Ketika Yesus ditanya tentang hukum yang paling penting, Dia menggunakan makna hukum Taurat: "Kasihilah Tuhan, Allahmu, dengan segenap hatimu dan dengan segenap jiwamu dan dengan segenap akal budimu. Itulah hukum yang terutama dan yang pertama. Dan hukum yang kedua, yang sama dengan itu, ialah: Kasihilah sesamamu manusia seperti dirimu sendiri. Pada kedua hukum inilah tergantung seluruh hukum Taurat dan kitab para nabi" (Matius 22:37-40). Setiap hukum Perjanjian Lama dan setiap standar perilaku orang Kristen dapat dirangkum dalam dua perintah ini karena kedua perintah ini mewujudkan makna/ roh hukum Taurat; yaitu, dua perintah terbesar yang mengungkapkan poin utama dari semua hukum lainnya.
Dalam Lukas 10, seorang ahli Taurat yang ingin "membenarkan dirinya orang itu berkata kepada Yesus: 'Dan siapakah sesamaku manusia?'" (ayat 29). Mungkin saja kita dapat menaati perintah untuk "mengasihi sesama manusia seperti diri sendiri" jika sesama manusia diartikan secara sempit. Jawaban Yesus adalah kisah Orang Samaria yang Baik Hati, di mana Dia menunjukkan bahwa sesama Anda adalah siapa saja yang berhubungan dengan Anda. Sebenarnya, pertanyaan yang sebenarnya bukanlah "siapa sesamaku?" tetapi "kepada siapa saya mau berteman?" Makna hukum Taurat menuntut kita untuk peduli kepada rang lain dengan cara yang proaktif, mencari orang-orang yang membutuhkan pertolongan. Pada akhirnya, tidak seorang pun dari kita yang dapat menaati hukum ini dengan sempurna, baik secara tertulis maupun secara makna/roh, dan oleh karena itu kita dihukum sebagai orang berdosa yang membutuhkan Juruselamat.
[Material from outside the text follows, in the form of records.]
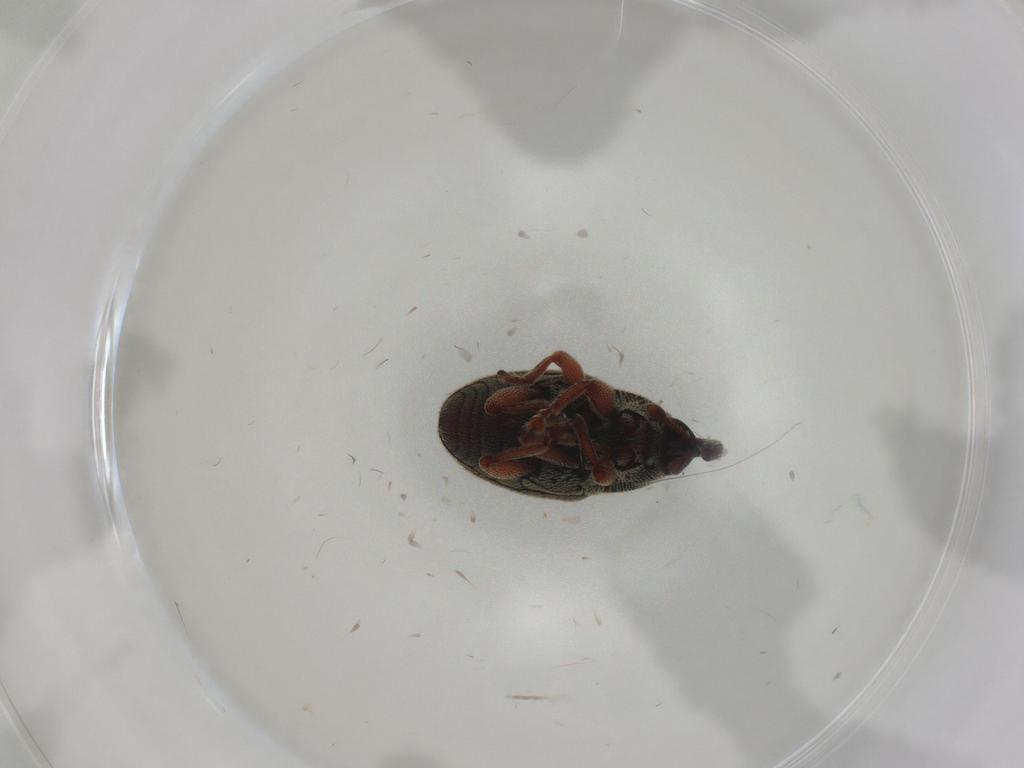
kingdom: Animalia
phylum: Arthropoda
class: Insecta
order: Coleoptera
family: Curculionidae
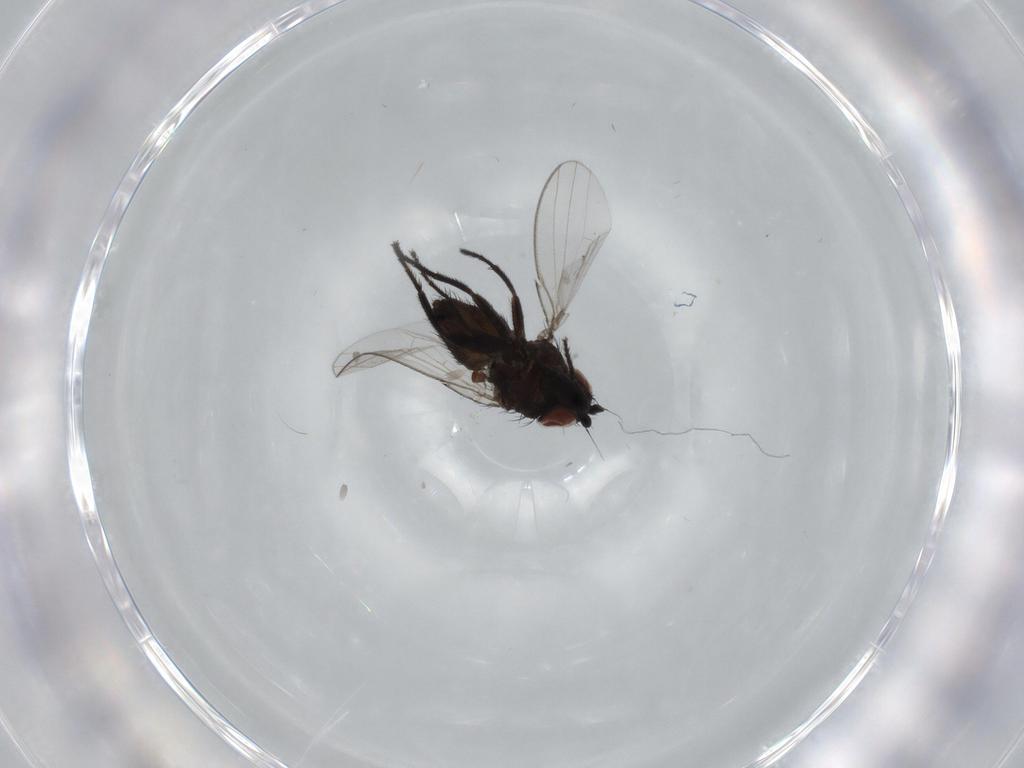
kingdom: Animalia
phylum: Arthropoda
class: Insecta
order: Diptera
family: Milichiidae
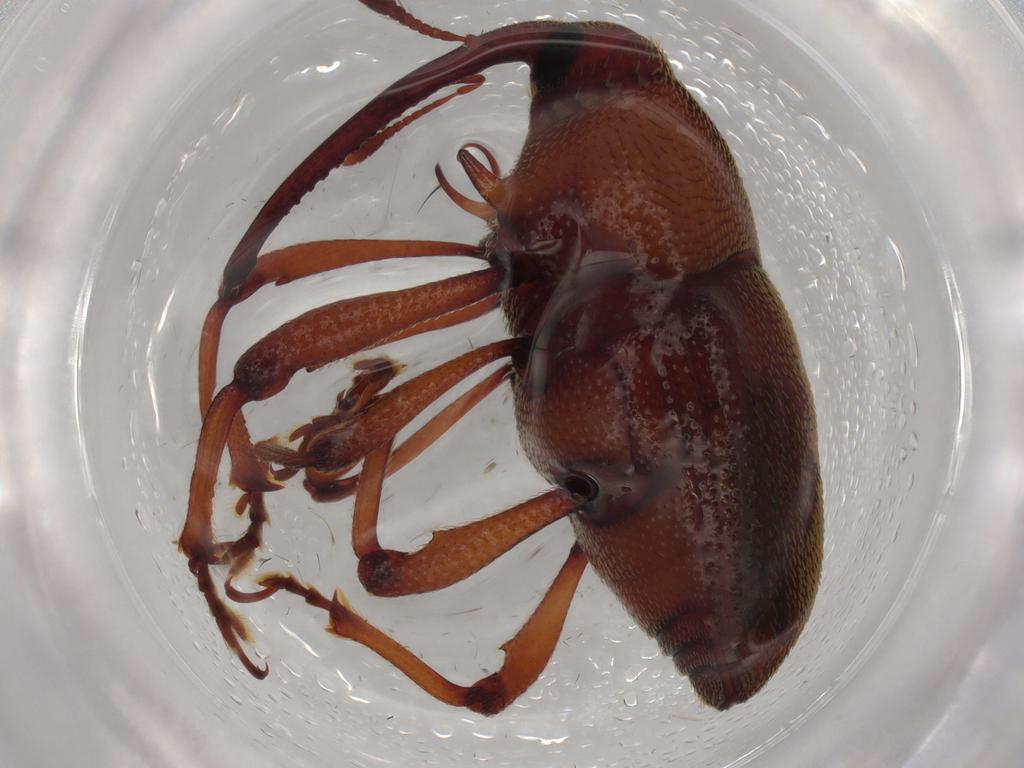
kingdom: Animalia
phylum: Arthropoda
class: Insecta
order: Coleoptera
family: Curculionidae
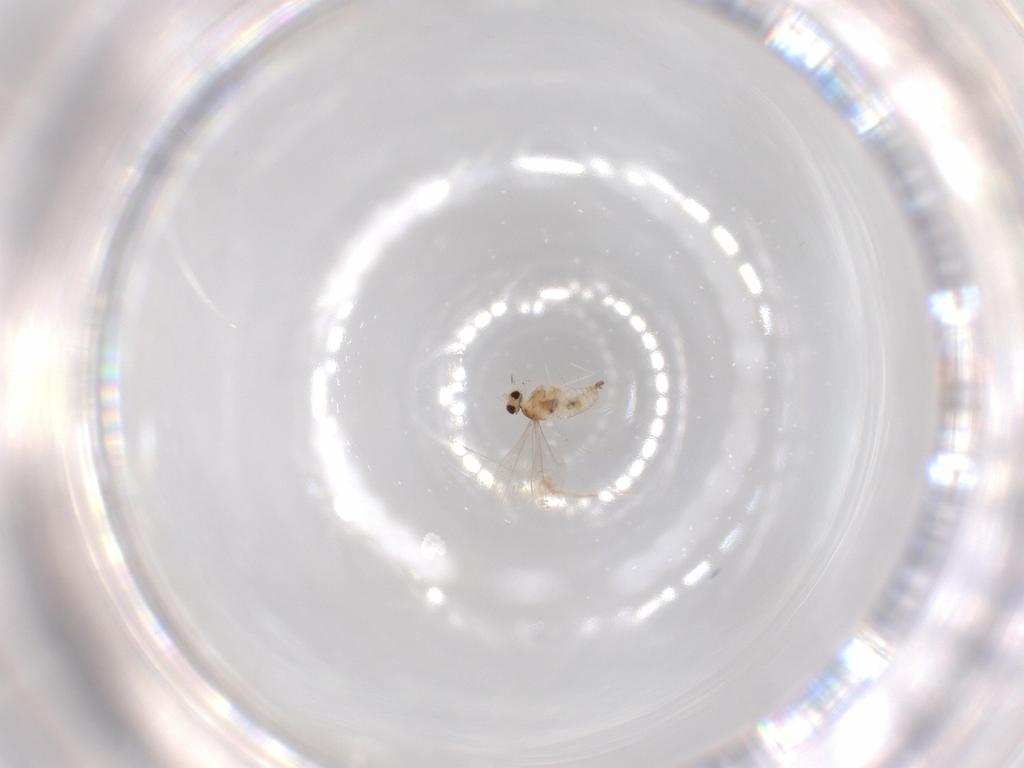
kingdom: Animalia
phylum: Arthropoda
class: Insecta
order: Diptera
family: Cecidomyiidae
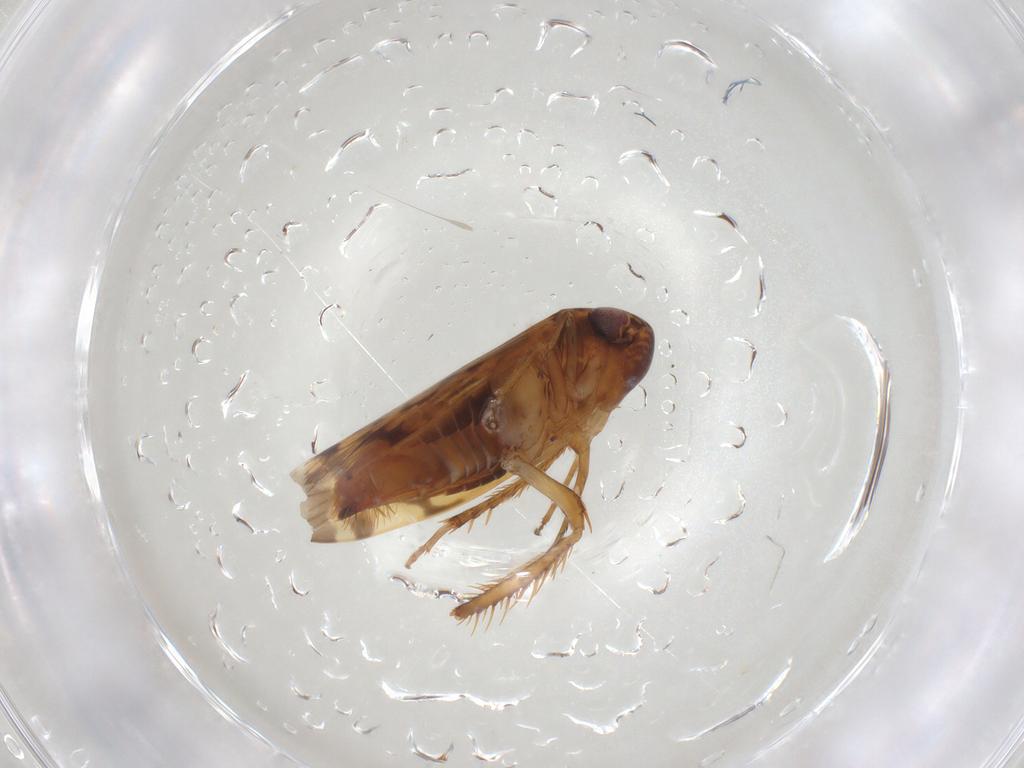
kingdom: Animalia
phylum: Arthropoda
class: Insecta
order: Hemiptera
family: Cicadellidae
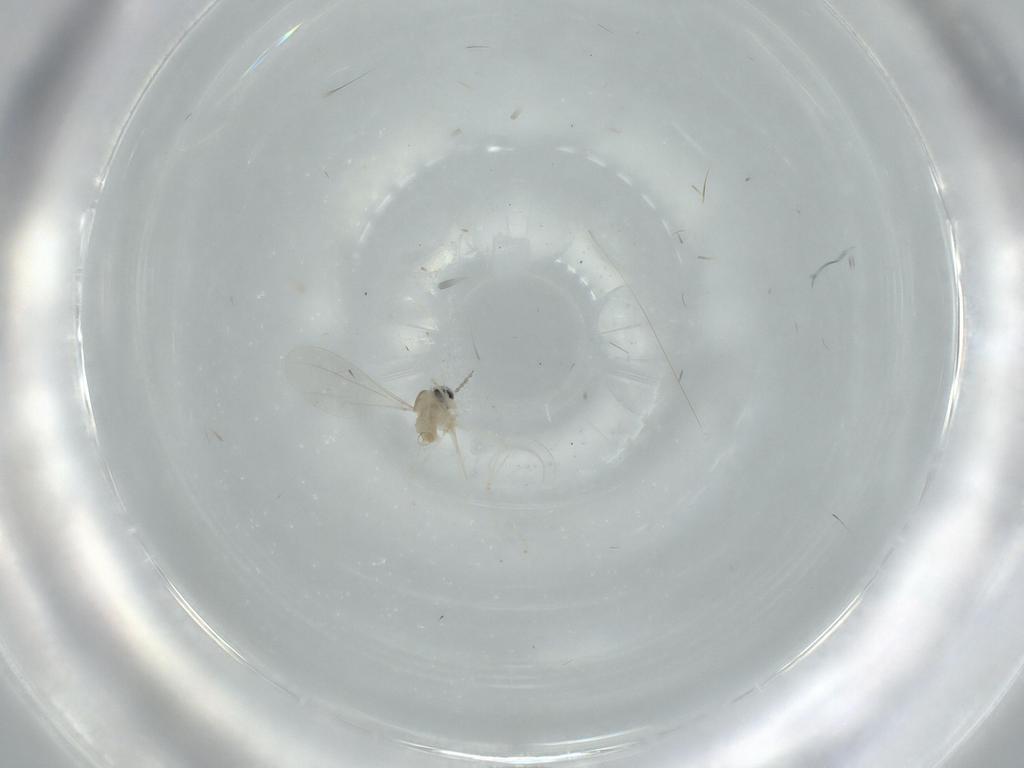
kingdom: Animalia
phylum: Arthropoda
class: Insecta
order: Diptera
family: Cecidomyiidae
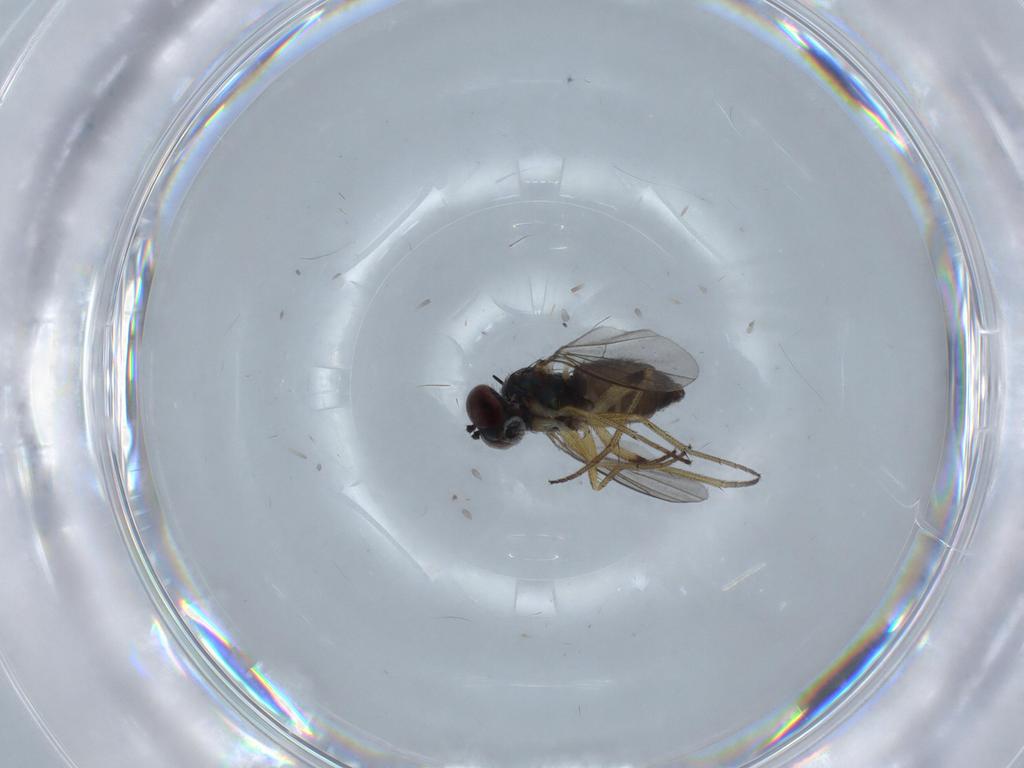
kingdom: Animalia
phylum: Arthropoda
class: Insecta
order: Diptera
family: Dolichopodidae
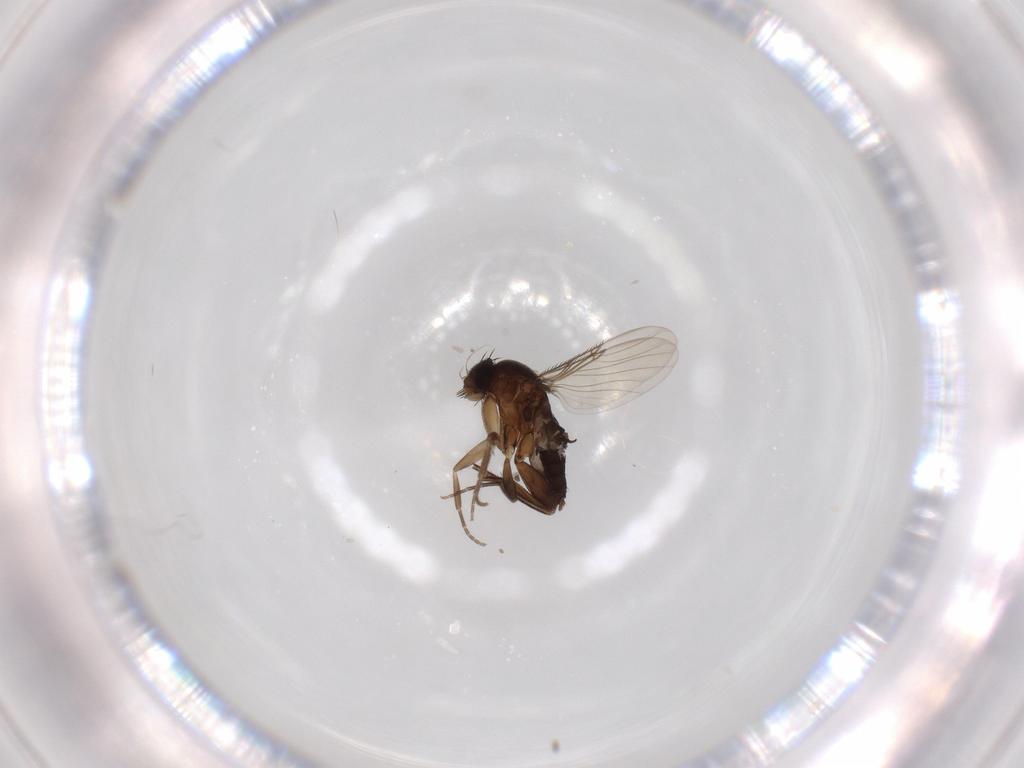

Orang-orang yang berfokus pada bunyi hukum sering kali menjadikan kepatuhan mereka sebagai cara untuk membenarkan diri mereka sendiri, bahkan ketika mereka secara terang-terangan melanggar makna hukum; namun, Tuhan akan menghakimi sesuai dengan makna hukum, bukan hanya bunyi hukum.